=== Records provided ===

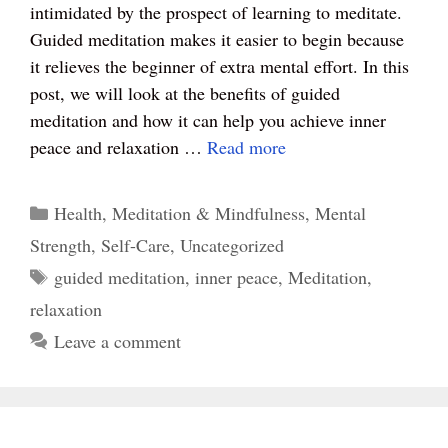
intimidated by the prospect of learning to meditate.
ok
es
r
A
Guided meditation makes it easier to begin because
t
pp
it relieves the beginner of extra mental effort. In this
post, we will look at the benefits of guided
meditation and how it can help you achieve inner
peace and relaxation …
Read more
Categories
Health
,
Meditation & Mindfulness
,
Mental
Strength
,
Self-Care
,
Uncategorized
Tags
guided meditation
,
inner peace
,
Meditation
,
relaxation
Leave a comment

===
=== Records provided ===

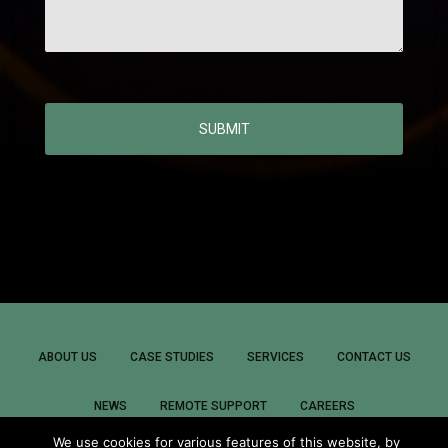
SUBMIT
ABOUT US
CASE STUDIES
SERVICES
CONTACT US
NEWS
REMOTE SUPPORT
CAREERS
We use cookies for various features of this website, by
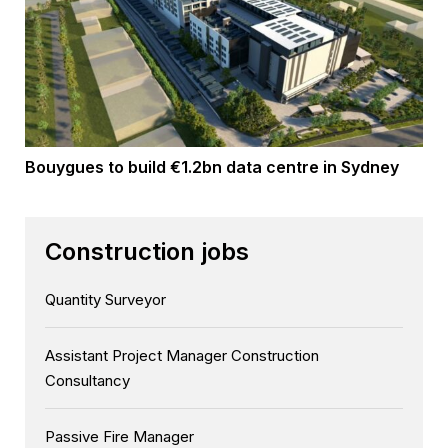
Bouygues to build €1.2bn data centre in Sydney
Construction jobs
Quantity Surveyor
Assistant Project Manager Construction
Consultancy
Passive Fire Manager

===

## Problem description
In the listing above, find the line with "Assistant Project Manager Construction" and the line with "Passive Fire Manager"; output exactly those lines and all lines between them.

## Answer below
Assistant Project Manager Construction
Consultancy
Passive Fire Manager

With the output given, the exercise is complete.